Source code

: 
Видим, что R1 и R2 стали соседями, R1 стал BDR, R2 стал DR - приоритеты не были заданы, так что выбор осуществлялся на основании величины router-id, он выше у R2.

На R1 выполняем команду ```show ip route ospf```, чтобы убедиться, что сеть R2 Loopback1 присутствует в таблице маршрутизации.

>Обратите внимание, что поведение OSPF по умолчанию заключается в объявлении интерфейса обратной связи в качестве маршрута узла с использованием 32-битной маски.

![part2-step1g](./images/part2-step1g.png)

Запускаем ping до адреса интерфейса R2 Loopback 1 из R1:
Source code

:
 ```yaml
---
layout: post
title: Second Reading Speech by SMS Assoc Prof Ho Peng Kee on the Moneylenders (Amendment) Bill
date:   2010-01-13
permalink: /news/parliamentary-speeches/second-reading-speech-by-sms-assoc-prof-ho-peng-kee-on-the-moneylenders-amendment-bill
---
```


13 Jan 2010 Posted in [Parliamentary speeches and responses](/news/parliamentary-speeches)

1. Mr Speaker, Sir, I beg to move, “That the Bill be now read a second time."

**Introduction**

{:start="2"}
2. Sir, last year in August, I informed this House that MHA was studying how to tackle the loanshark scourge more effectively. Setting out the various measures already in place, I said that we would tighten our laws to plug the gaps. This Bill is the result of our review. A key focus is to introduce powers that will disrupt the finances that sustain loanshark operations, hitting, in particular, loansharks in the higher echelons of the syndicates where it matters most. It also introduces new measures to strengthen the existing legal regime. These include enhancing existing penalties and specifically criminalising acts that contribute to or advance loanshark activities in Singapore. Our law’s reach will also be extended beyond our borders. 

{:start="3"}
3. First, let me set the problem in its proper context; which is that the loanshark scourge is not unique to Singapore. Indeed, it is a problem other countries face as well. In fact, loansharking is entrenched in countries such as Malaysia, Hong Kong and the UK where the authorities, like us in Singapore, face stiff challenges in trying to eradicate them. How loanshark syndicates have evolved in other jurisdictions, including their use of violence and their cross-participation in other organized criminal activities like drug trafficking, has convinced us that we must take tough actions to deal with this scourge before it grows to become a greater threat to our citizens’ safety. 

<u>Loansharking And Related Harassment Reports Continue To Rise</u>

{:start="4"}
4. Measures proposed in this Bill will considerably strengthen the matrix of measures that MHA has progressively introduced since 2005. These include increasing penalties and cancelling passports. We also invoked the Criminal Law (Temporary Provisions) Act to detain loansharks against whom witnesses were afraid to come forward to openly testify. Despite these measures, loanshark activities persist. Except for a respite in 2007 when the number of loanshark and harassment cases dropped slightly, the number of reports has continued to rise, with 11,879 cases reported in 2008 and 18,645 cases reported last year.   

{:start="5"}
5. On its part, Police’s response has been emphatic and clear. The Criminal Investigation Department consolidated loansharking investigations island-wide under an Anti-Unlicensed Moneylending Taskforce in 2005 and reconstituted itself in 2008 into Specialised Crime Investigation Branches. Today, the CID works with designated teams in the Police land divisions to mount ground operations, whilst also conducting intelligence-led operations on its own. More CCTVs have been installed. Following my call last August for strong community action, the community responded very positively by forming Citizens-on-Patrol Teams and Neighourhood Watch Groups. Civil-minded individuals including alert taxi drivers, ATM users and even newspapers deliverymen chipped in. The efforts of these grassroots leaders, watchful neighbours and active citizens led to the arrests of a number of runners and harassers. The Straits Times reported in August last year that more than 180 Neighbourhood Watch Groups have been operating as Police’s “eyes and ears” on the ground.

★ ★ ★ ★ ★

● **Work instruction**:
Where a line of the material holds the word "speeches", copy that line.

● **Finished task**:
permalink: /news/parliamentary-speeches/second-reading-speech-by-sms-assoc-prof-ho-peng-kee-on-the-moneylenders-amendment-bill
13 Jan 2010 Posted in [Parliamentary speeches and responses](/news/parliamentary-speeches)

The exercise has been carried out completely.